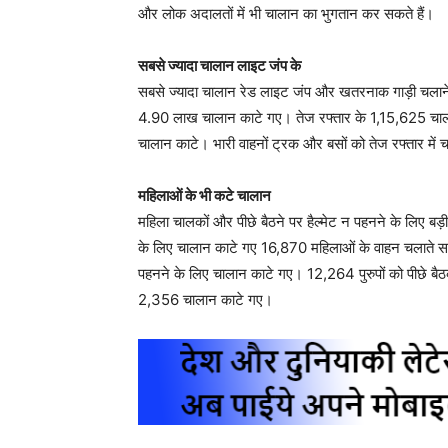
और लोक अदालतों में भी चालान का भुगतान कर सकते हैं।
सबसे ज्यादा चालान लाइट जंप के
सबसे ज्यादा चालान रेड लाइट जंप और खतरनाक गाड़ी चला
4.90 लाख चालान काटे गए। तेज रफ्तार के 1,15,625 चाल
चालान काटे। भारी वाहनों ट्रक और बसों को तेज रफ्तार मे
महिलाओं के भी कटे चालान
महिला चालकों और पीछे बैठने पर हैल्मेट न पहनने के लिए बड़
के लिए चालान काटे गए 16,870 महिलाओं के वाहन चलाते समय
पहनने के लिए चालान काटे गए। 12,264 पुरुपों को पीछे बैठ
2,356 चालान काटे गए।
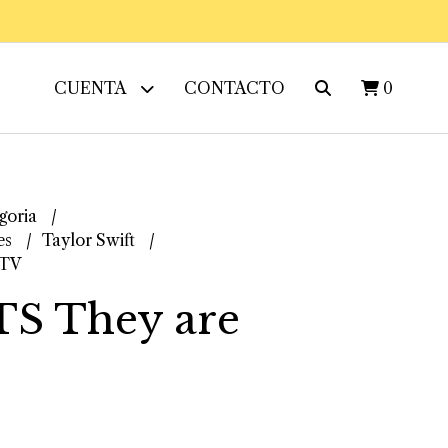
CUENTA
CONTACTO
0
goria
es
Taylor Swift
 TV
TS They are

____________

An acceptable answer holds exactly the lines from the one with "चालान काटे। भारी" through the end of the entries above, both ends kept, and no pictures at all.

चालान काटे। भारी वाहनों ट्रक और बसों को तेज रफ्तार मे
महिलाओं के भी कटे चालान
महिला चालकों और पीछे बैठने पर हैल्मेट न पहनने के लिए बड़
के लिए चालान काटे गए 16,870 महिलाओं के वाहन चलाते समय
पहनने के लिए चालान काटे गए। 12,264 पुरुपों को पीछे बैठ
2,356 चालान काटे गए।
CUENTA
CONTACTO
0
goria
es
Taylor Swift
 TV
TS They are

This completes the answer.